* [The problem]: Which lines of the data below include the string "proyectos"? Return each of them.

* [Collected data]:

Segment Open

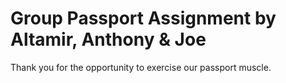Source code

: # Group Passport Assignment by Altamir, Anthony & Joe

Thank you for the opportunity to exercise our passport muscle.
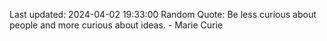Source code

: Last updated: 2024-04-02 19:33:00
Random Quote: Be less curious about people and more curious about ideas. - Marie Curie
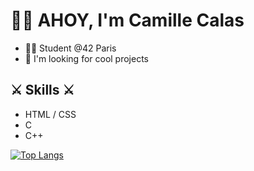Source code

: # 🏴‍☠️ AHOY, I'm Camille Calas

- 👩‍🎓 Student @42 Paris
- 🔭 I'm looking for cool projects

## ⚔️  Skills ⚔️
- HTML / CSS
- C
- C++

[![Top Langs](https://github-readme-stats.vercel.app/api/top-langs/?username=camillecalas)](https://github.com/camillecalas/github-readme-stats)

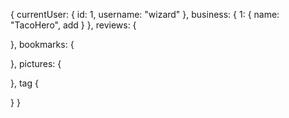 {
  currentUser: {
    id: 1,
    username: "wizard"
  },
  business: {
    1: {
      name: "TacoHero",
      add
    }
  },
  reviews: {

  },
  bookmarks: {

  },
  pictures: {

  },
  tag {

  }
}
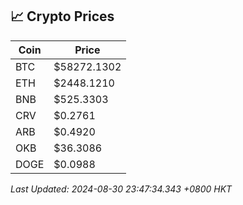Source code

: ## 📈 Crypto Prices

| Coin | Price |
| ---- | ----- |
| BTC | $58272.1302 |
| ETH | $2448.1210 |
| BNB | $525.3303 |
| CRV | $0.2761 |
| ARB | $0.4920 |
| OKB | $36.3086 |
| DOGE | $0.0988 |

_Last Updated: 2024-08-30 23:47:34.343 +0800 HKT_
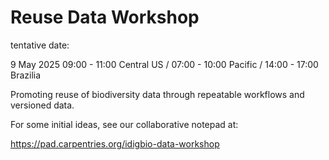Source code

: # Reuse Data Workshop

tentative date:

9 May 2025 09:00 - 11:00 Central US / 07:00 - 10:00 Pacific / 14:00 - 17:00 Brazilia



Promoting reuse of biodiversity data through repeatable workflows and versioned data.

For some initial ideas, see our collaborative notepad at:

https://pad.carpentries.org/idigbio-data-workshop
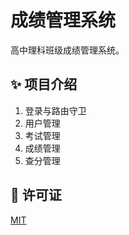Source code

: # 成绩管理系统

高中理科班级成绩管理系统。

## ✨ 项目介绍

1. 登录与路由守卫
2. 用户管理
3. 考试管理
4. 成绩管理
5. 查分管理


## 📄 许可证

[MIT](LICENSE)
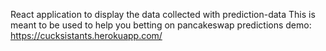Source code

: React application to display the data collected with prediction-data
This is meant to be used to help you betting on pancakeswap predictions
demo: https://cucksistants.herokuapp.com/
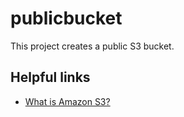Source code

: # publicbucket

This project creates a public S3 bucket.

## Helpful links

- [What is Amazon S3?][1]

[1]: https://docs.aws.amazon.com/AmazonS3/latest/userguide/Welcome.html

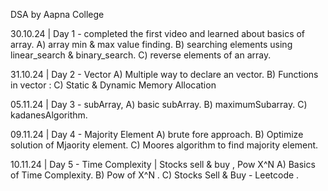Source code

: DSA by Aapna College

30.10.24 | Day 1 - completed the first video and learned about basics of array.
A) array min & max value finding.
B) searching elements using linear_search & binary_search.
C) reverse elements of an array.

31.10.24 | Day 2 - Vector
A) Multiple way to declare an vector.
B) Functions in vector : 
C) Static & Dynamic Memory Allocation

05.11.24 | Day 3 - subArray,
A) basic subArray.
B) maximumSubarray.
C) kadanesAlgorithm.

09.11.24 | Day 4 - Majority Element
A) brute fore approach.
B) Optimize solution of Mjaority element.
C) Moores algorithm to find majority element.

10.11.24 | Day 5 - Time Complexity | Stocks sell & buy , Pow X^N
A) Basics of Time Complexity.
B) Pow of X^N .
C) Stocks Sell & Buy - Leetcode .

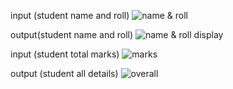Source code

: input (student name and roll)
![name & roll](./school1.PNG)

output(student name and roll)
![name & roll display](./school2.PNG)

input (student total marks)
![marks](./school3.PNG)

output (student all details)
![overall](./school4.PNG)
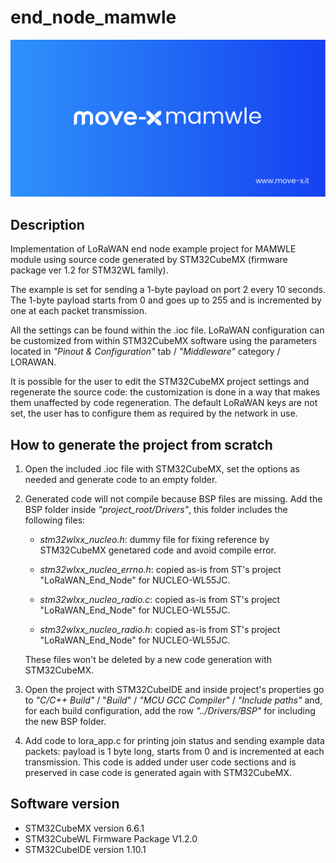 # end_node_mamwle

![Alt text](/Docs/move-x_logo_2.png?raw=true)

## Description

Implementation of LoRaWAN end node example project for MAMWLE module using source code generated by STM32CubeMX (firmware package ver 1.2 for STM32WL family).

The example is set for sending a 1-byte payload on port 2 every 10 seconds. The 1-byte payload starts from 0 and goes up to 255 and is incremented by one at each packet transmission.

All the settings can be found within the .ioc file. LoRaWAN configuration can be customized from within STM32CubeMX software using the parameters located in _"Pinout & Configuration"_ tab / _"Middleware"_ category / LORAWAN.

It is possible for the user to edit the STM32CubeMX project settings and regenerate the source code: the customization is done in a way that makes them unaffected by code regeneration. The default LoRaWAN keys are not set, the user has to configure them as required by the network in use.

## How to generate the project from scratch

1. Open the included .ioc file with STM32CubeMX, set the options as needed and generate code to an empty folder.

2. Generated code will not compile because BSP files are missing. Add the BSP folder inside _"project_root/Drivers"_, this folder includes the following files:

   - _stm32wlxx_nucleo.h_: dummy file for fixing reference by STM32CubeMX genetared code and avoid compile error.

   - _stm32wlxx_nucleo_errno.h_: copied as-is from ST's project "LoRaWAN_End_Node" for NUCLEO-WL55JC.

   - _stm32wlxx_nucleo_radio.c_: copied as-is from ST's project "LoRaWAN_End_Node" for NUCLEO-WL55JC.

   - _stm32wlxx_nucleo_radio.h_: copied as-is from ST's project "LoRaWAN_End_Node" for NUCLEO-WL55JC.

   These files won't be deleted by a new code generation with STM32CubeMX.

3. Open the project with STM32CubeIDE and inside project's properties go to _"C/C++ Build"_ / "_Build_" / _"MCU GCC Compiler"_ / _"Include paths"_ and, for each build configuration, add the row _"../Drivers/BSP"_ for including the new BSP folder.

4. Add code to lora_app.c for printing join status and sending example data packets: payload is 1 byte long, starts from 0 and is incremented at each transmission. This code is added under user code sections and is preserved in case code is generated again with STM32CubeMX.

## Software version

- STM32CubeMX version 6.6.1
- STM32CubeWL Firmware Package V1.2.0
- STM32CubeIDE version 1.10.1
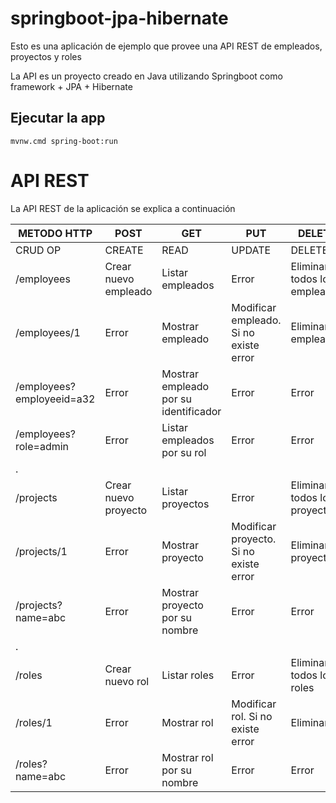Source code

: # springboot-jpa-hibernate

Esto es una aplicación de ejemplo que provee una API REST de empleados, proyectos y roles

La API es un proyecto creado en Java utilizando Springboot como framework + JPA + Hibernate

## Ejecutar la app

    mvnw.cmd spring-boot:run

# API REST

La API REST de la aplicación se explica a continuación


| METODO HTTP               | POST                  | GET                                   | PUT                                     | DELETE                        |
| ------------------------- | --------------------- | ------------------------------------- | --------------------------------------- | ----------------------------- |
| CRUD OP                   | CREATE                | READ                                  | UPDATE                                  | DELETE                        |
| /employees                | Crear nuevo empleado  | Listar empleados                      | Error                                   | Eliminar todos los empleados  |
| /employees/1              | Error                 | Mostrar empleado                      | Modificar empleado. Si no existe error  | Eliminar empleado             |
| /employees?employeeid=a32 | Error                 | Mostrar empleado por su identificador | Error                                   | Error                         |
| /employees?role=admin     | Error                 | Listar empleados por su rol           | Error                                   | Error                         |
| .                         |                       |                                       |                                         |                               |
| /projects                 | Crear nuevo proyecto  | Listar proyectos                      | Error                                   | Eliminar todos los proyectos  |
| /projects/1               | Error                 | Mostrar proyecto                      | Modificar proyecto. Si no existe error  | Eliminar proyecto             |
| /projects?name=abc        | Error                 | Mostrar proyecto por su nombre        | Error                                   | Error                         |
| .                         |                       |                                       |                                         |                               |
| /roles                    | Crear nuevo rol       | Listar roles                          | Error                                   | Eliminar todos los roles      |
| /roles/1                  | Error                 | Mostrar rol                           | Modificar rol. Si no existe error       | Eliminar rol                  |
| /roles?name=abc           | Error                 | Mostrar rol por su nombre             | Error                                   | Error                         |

Segment Closed

* [Completed task]:
Esto es una aplicación de ejemplo que provee una API REST de empleados, proyectos y roles
| /projects                 | Crear nuevo proyecto  | Listar proyectos                      | Error                                   | Eliminar todos los proyectos  |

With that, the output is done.